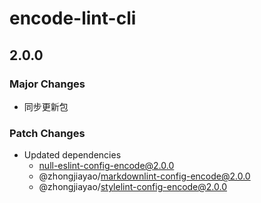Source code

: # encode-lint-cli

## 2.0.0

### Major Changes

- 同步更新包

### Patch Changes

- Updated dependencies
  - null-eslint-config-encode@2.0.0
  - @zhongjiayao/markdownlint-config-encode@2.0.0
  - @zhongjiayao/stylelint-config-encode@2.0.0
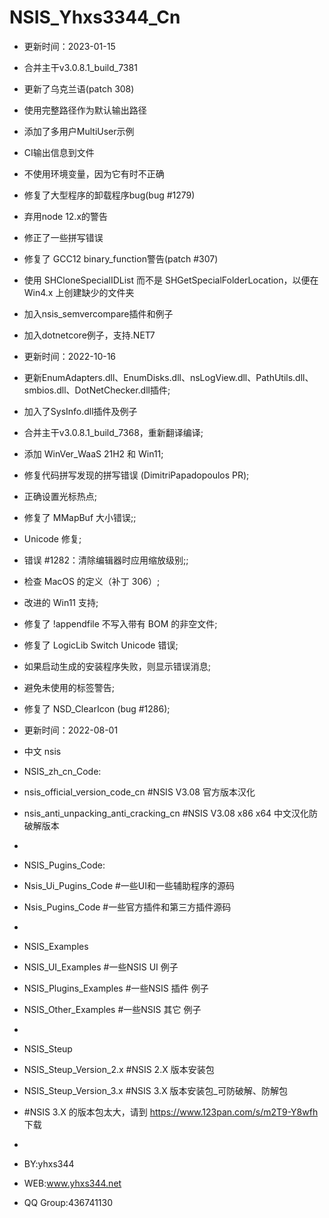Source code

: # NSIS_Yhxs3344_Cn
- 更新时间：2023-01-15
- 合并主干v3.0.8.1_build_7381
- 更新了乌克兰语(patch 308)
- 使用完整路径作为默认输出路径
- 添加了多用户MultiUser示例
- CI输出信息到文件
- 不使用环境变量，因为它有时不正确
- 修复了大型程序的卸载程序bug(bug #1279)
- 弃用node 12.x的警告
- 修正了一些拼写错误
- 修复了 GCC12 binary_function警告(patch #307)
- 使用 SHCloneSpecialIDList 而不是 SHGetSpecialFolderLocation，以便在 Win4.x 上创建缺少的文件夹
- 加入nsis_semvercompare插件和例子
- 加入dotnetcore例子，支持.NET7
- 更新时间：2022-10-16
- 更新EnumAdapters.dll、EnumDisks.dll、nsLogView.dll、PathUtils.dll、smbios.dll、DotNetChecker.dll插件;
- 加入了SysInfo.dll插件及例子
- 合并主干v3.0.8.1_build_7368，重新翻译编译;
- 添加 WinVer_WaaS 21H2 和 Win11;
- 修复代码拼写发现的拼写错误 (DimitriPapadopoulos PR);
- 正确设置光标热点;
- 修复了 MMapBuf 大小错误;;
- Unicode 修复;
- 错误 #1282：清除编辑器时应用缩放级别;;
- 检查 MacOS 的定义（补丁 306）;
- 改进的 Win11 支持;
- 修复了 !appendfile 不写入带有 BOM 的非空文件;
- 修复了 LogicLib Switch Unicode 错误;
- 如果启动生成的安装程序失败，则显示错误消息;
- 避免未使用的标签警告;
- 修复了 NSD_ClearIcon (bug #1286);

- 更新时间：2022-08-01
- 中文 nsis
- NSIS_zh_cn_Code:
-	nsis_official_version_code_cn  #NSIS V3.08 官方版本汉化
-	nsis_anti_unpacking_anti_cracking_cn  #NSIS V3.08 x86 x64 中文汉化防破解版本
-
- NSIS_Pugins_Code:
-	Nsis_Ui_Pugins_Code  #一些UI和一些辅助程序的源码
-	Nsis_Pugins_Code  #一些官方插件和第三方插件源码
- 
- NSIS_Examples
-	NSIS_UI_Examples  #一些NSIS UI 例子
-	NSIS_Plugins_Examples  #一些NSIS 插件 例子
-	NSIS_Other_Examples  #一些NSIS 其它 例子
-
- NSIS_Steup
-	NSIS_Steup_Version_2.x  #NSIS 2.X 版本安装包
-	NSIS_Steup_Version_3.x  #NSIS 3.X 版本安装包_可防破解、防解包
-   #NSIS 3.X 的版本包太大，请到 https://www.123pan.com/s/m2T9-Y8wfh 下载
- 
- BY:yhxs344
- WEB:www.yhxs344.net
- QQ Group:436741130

★ ★ ★ ★

* Directive
Reproduce the text of every row above, character for character, and leave out the pictures.

* Finished exercise
Source code

: # encode-lint-cli

## 2.0.0

### Major Changes

- 同步更新包

### Patch Changes

- Updated dependencies
  - null-eslint-config-encode@2.0.0
  - @zhongjiayao/markdownlint-config-encode@2.0.0
  - @zhongjiayao/stylelint-config-encode@2.0.0
Source code

: # NSIS_Yhxs3344_Cn
- 更新时间：2023-01-15
- 合并主干v3.0.8.1_build_7381
- 更新了乌克兰语(patch 308)
- 使用完整路径作为默认输出路径
- 添加了多用户MultiUser示例
- CI输出信息到文件
- 不使用环境变量，因为它有时不正确
- 修复了大型程序的卸载程序bug(bug #1279)
- 弃用node 12.x的警告
- 修正了一些拼写错误
- 修复了 GCC12 binary_function警告(patch #307)
- 使用 SHCloneSpecialIDList 而不是 SHGetSpecialFolderLocation，以便在 Win4.x 上创建缺少的文件夹
- 加入nsis_semvercompare插件和例子
- 加入dotnetcore例子，支持.NET7
- 更新时间：2022-10-16
- 更新EnumAdapters.dll、EnumDisks.dll、nsLogView.dll、PathUtils.dll、smbios.dll、DotNetChecker.dll插件;
- 加入了SysInfo.dll插件及例子
- 合并主干v3.0.8.1_build_7368，重新翻译编译;
- 添加 WinVer_WaaS 21H2 和 Win11;
- 修复代码拼写发现的拼写错误 (DimitriPapadopoulos PR);
- 正确设置光标热点;
- 修复了 MMapBuf 大小错误;;
- Unicode 修复;
- 错误 #1282：清除编辑器时应用缩放级别;;
- 检查 MacOS 的定义（补丁 306）;
- 改进的 Win11 支持;
- 修复了 !appendfile 不写入带有 BOM 的非空文件;
- 修复了 LogicLib Switch Unicode 错误;
- 如果启动生成的安装程序失败，则显示错误消息;
- 避免未使用的标签警告;
- 修复了 NSD_ClearIcon (bug #1286);

- 更新时间：2022-08-01
- 中文 nsis
- NSIS_zh_cn_Code:
-	nsis_official_version_code_cn  #NSIS V3.08 官方版本汉化
-	nsis_anti_unpacking_anti_cracking_cn  #NSIS V3.08 x86 x64 中文汉化防破解版本
-
- NSIS_Pugins_Code:
-	Nsis_Ui_Pugins_Code  #一些UI和一些辅助程序的源码
-	Nsis_Pugins_Code  #一些官方插件和第三方插件源码
- 
- NSIS_Examples
-	NSIS_UI_Examples  #一些NSIS UI 例子
-	NSIS_Plugins_Examples  #一些NSIS 插件 例子
-	NSIS_Other_Examples  #一些NSIS 其它 例子
-
- NSIS_Steup
-	NSIS_Steup_Version_2.x  #NSIS 2.X 版本安装包
-	NSIS_Steup_Version_3.x  #NSIS 3.X 版本安装包_可防破解、防解包
-   #NSIS 3.X 的版本包太大，请到 https://www.123pan.com/s/m2T9-Y8wfh 下载
- 
- BY:yhxs344
- WEB:www.yhxs344.net
- QQ Group:436741130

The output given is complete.